(Exercise material begins)

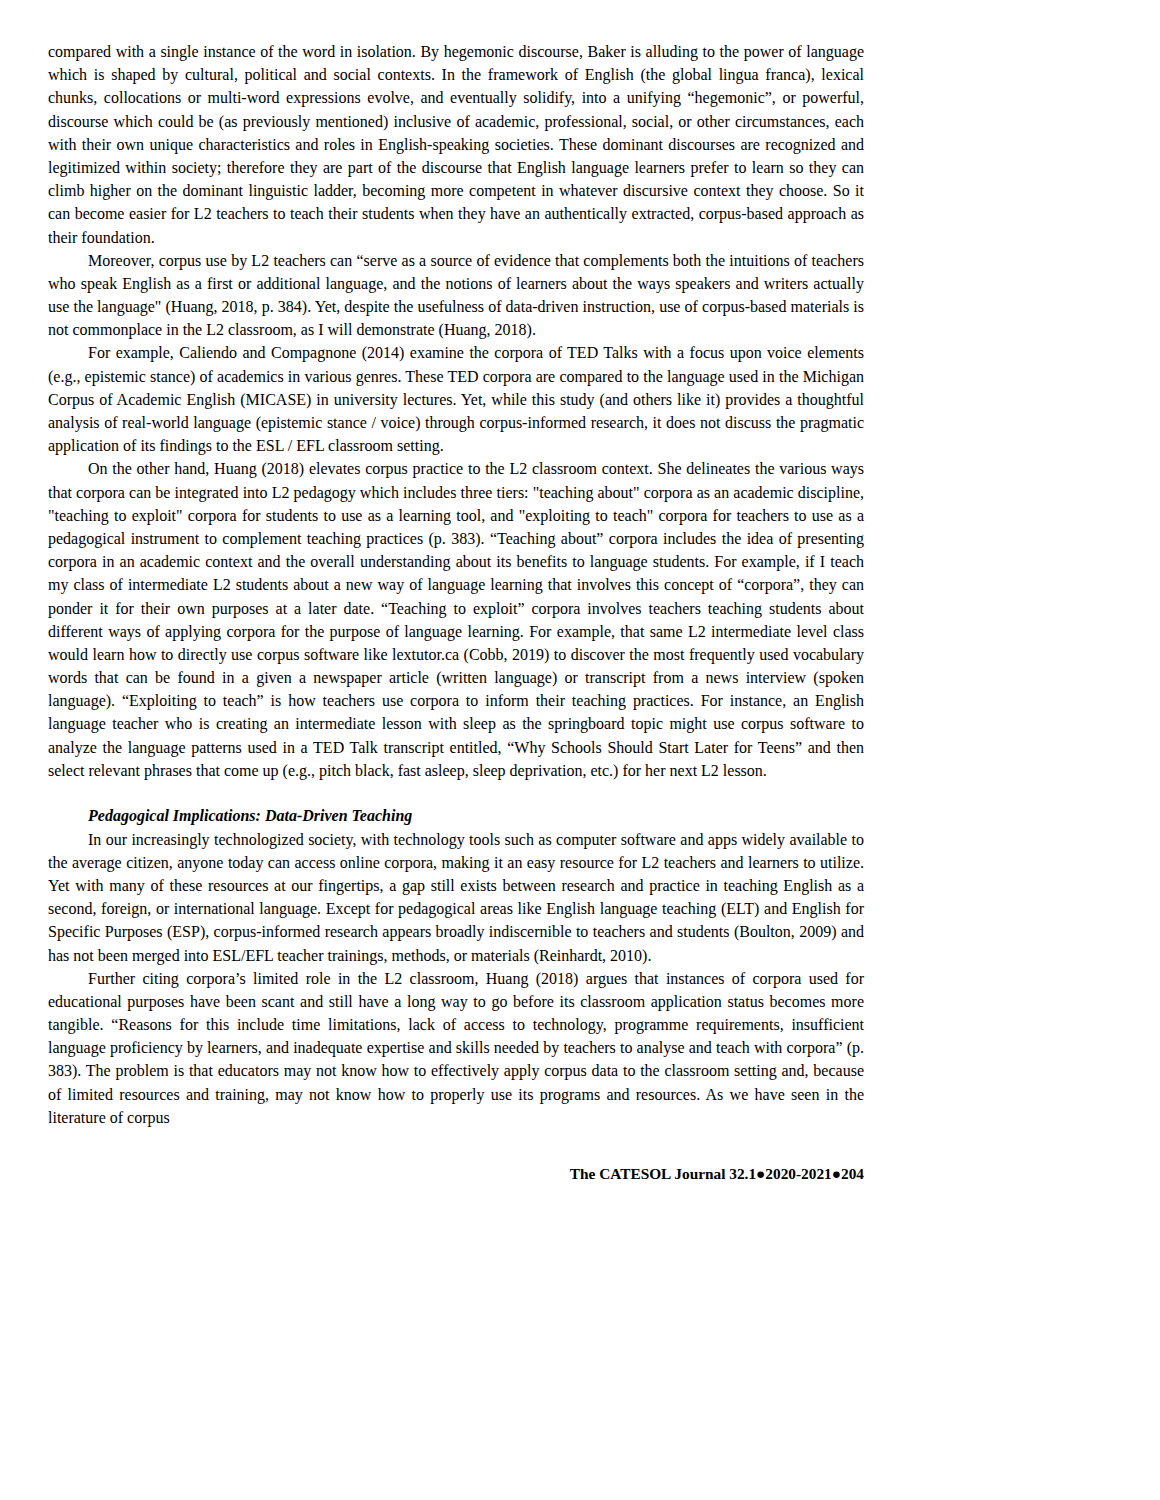compared with a single instance of the word in isolation. By hegemonic discourse, Baker is alluding to the power of language which is shaped by cultural, political and social contexts. In the framework of English (the global lingua franca), lexical chunks, collocations or multi-word expressions evolve, and eventually solidify, into a unifying “hegemonic”, or powerful, discourse which could be (as previously mentioned) inclusive of academic, professional, social, or other circumstances, each with their own unique characteristics and roles in English-speaking societies. These dominant discourses are recognized and legitimized within society; therefore they are part of the discourse that English language learners prefer to learn so they can climb higher on the dominant linguistic ladder, becoming more competent in whatever discursive context they choose. So it can become easier for L2 teachers to teach their students when they have an authentically extracted, corpus-based approach as their foundation.
Moreover, corpus use by L2 teachers can “serve as a source of evidence that complements both the intuitions of teachers who speak English as a first or additional language, and the notions of learners about the ways speakers and writers actually use the language" (Huang, 2018, p. 384). Yet, despite the usefulness of data-driven instruction, use of corpus-based materials is not commonplace in the L2 classroom, as I will demonstrate (Huang, 2018).
For example, Caliendo and Compagnone (2014) examine the corpora of TED Talks with a focus upon voice elements (e.g., epistemic stance) of academics in various genres. These TED corpora are compared to the language used in the Michigan Corpus of Academic English (MICASE) in university lectures. Yet, while this study (and others like it) provides a thoughtful analysis of real-world language (epistemic stance / voice) through corpus-informed research, it does not discuss the pragmatic application of its findings to the ESL / EFL classroom setting.
On the other hand, Huang (2018) elevates corpus practice to the L2 classroom context. She delineates the various ways that corpora can be integrated into L2 pedagogy which includes three tiers: "teaching about" corpora as an academic discipline, "teaching to exploit" corpora for students to use as a learning tool, and "exploiting to teach" corpora for teachers to use as a pedagogical instrument to complement teaching practices (p. 383). “Teaching about” corpora includes the idea of presenting corpora in an academic context and the overall understanding about its benefits to language students. For example, if I teach my class of intermediate L2 students about a new way of language learning that involves this concept of “corpora”, they can ponder it for their own purposes at a later date. “Teaching to exploit” corpora involves teachers teaching students about different ways of applying corpora for the purpose of language learning. For example, that same L2 intermediate level class would learn how to directly use corpus software like lextutor.ca (Cobb, 2019) to discover the most frequently used vocabulary words that can be found in a given a newspaper article (written language) or transcript from a news interview (spoken language). “Exploiting to teach” is how teachers use corpora to inform their teaching practices. For instance, an English language teacher who is creating an intermediate lesson with sleep as the springboard topic might use corpus software to analyze the language patterns used in a TED Talk transcript entitled, “Why Schools Should Start Later for Teens” and then select relevant phrases that come up (e.g., pitch black, fast asleep, sleep deprivation, etc.) for her next L2 lesson.
Pedagogical Implications: Data-Driven Teaching
In our increasingly technologized society, with technology tools such as computer software and apps widely available to the average citizen, anyone today can access online corpora, making it an easy resource for L2 teachers and learners to utilize. Yet with many of these resources at our fingertips, a gap still exists between research and practice in teaching English as a second, foreign, or international language. Except for pedagogical areas like English language teaching (ELT) and English for Specific Purposes (ESP), corpus-informed research appears broadly indiscernible to teachers and students (Boulton, 2009) and has not been merged into ESL/EFL teacher trainings, methods, or materials (Reinhardt, 2010).
Further citing corpora’s limited role in the L2 classroom, Huang (2018) argues that instances of corpora used for educational purposes have been scant and still have a long way to go before its classroom application status becomes more tangible. “Reasons for this include time limitations, lack of access to technology, programme requirements, insufficient language proficiency by learners, and inadequate expertise and skills needed by teachers to analyse and teach with corpora” (p. 383). The problem is that educators may not know how to effectively apply corpus data to the classroom setting and, because of limited resources and training, may not know how to properly use its programs and resources. As we have seen in the literature of corpus
The CATESOL Journal 32.1●2020-2021●204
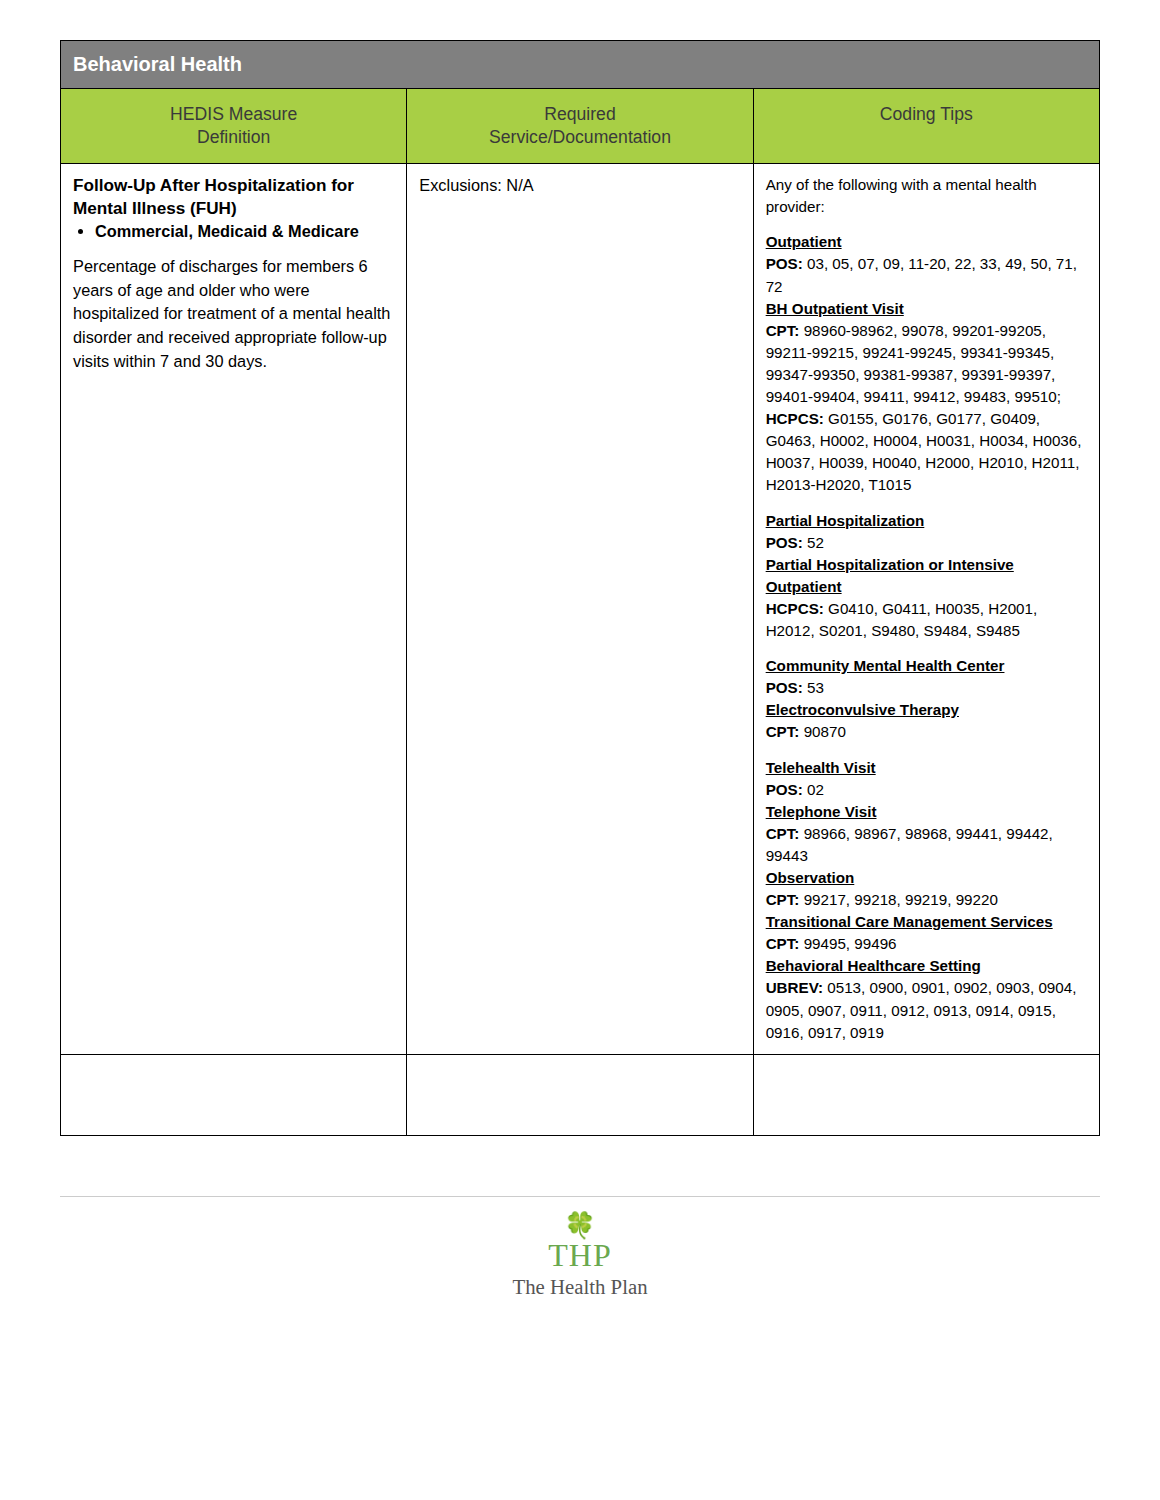| Behavioral Health |
| HEDIS Measure Definition | Required Service/Documentation | Coding Tips |
| Follow-Up After Hospitalization for Mental Illness (FUH) Commercial, Medicaid & Medicare Percentage of discharges for members 6 years of age and older who were hospitalized for treatment of a mental health disorder and received appropriate follow-up visits within 7 and 30 days. | Exclusions: N/A | Any of the following with a mental health provider: Outpatient POS: 03, 05, 07, 09, 11-20, 22, 33, 49, 50, 71, 72 BH Outpatient Visit CPT: 98960-98962, 99078, 99201-99205, 99211-99215, 99241-99245, 99341-99345, 99347-99350, 99381-99387, 99391-99397, 99401-99404, 99411, 99412, 99483, 99510; HCPCS: G0155, G0176, G0177, G0409, G0463, H0002, H0004, H0031, H0034, H0036, H0037, H0039, H0040, H2000, H2010, H2011, H2013-H2020, T1015 Partial Hospitalization POS: 52 Partial Hospitalization or Intensive Outpatient HCPCS: G0410, G0411, H0035, H2001, H2012, S0201, S9480, S9484, S9485 Community Mental Health Center POS: 53 Electroconvulsive Therapy CPT: 90870 Telehealth Visit POS: 02 Telephone Visit CPT: 98966, 98967, 98968, 99441, 99442, 99443 Observation CPT: 99217, 99218, 99219, 99220 Transitional Care Management Services CPT: 99495, 99496 Behavioral Healthcare Setting UBREV: 0513, 0900, 0901, 0902, 0903, 0904, 0905, 0907, 0911, 0912, 0913, 0914, 0915, 0916, 0917, 0919 |
🍀
THP
The Health Plan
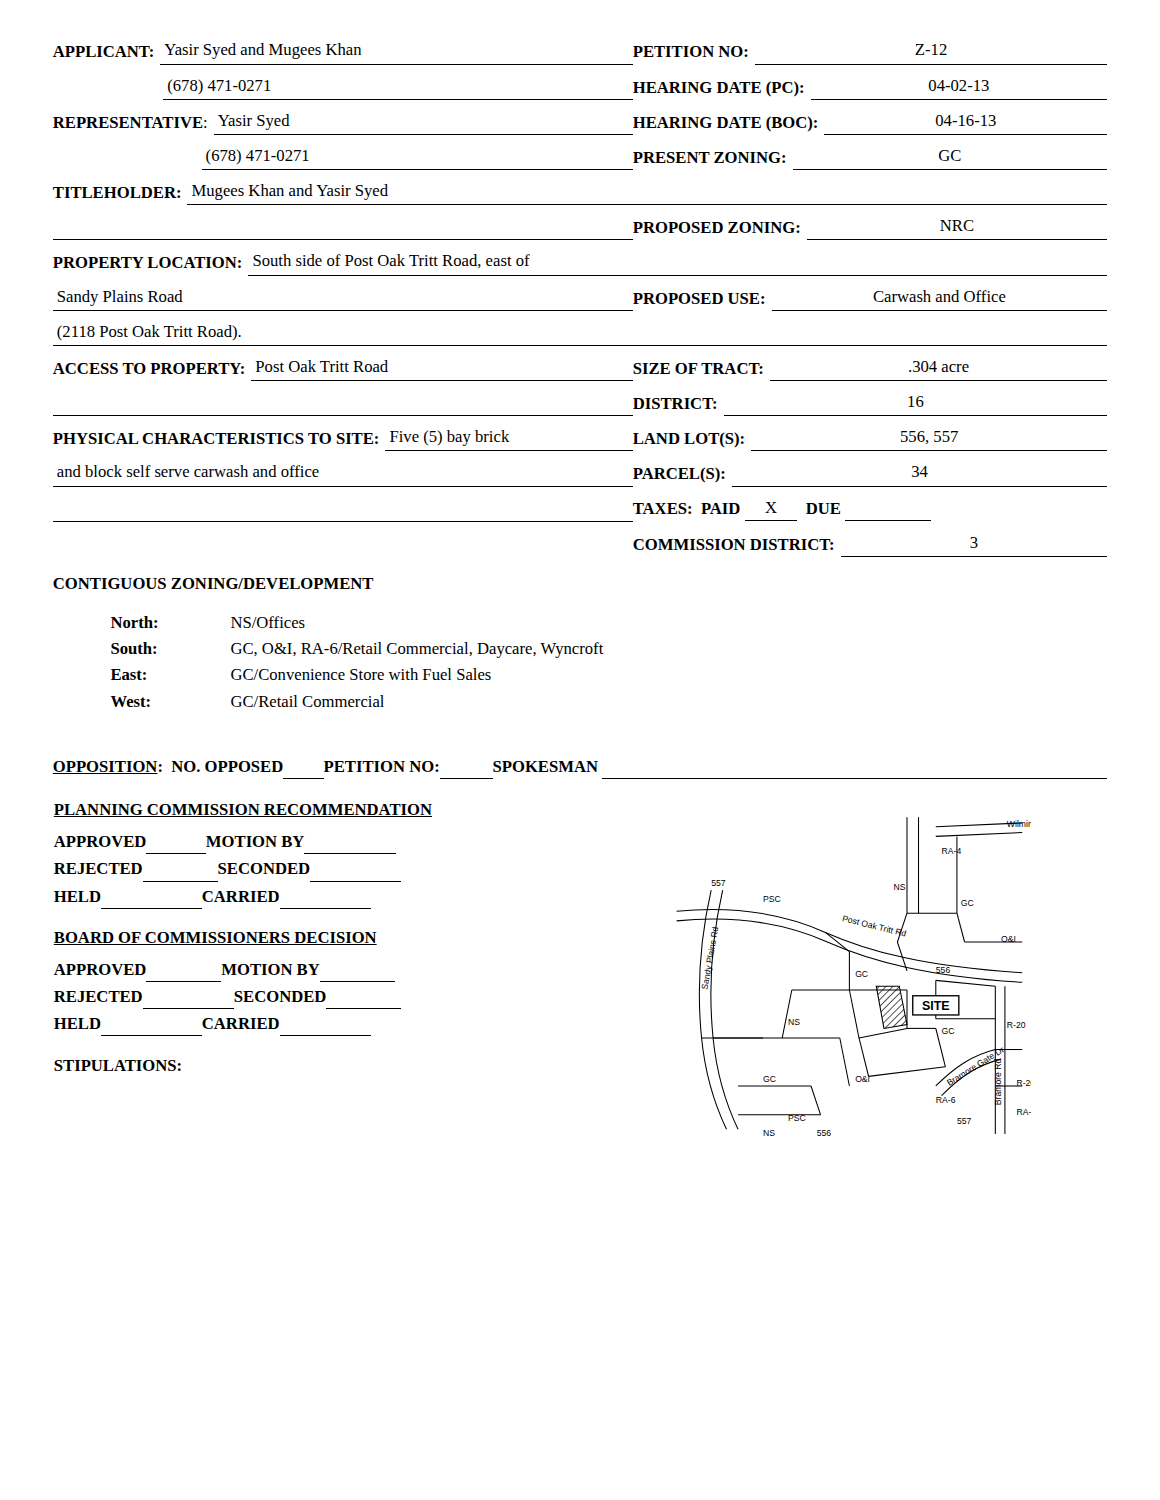| Applicant: Yasir Syed and Mugees Khan (678) 471-0271 Representative : Yasir Syed (678) 471-0271 Titleholder: Mugees Khan and Yasir Syed Property Location: South side of Post Oak Tritt Road, east of Sandy Plains Road (2118 Post Oak Tritt Road). Access to Property: Post Oak Tritt Road Physical Characteristics to Site: Five (5) bay brick and block self serve carwash and office | Petition No: Z-12 Hearing Date (PC): 04-02-13 Hearing Date (BOC): 04-16-13 Present Zoning: GC Proposed Zoning: NRC Proposed Use: Carwash and Office Size of Tract: .304 acre District: 16 Land Lot(s): 556, 557 Parcel(s): 34 Taxes: Paid X Due Commission District: 3 |
Contiguous Zoning/Development
| North: | NS/Offices |
| South: | GC, O&I, RA-6/Retail Commercial, Daycare, Wyncroft |
| East: | GC/Convenience Store with Fuel Sales |
| West: | GC/Retail Commercial |
Opposition: No. Opposed Petition No: Spokesman
| Planning Commission Recommendation Approved Motion By Rejected Seconded Held Carried Board of Commissioners Decision Approved Motion By Rejected Seconded Held Carried Stipulations : | SITE PSC NS RA-4 Wilmington Cir GC O&I GC NS GC O&I PSC NS GC R-20 RA-6 RA-4 R-20 557 556 556 557 Post Oak Tritt Rd Sandy Plains Rd Bramore Gate Dr Bramore Rd |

(Exercise material ends)

__Exercise__: Every line above in which the word "Retail" is present must be copied into the answer.

__Finished task__:
| South: | GC, O&I, RA-6/Retail Commercial, Daycare, Wyncroft |
| West: | GC/Retail Commercial |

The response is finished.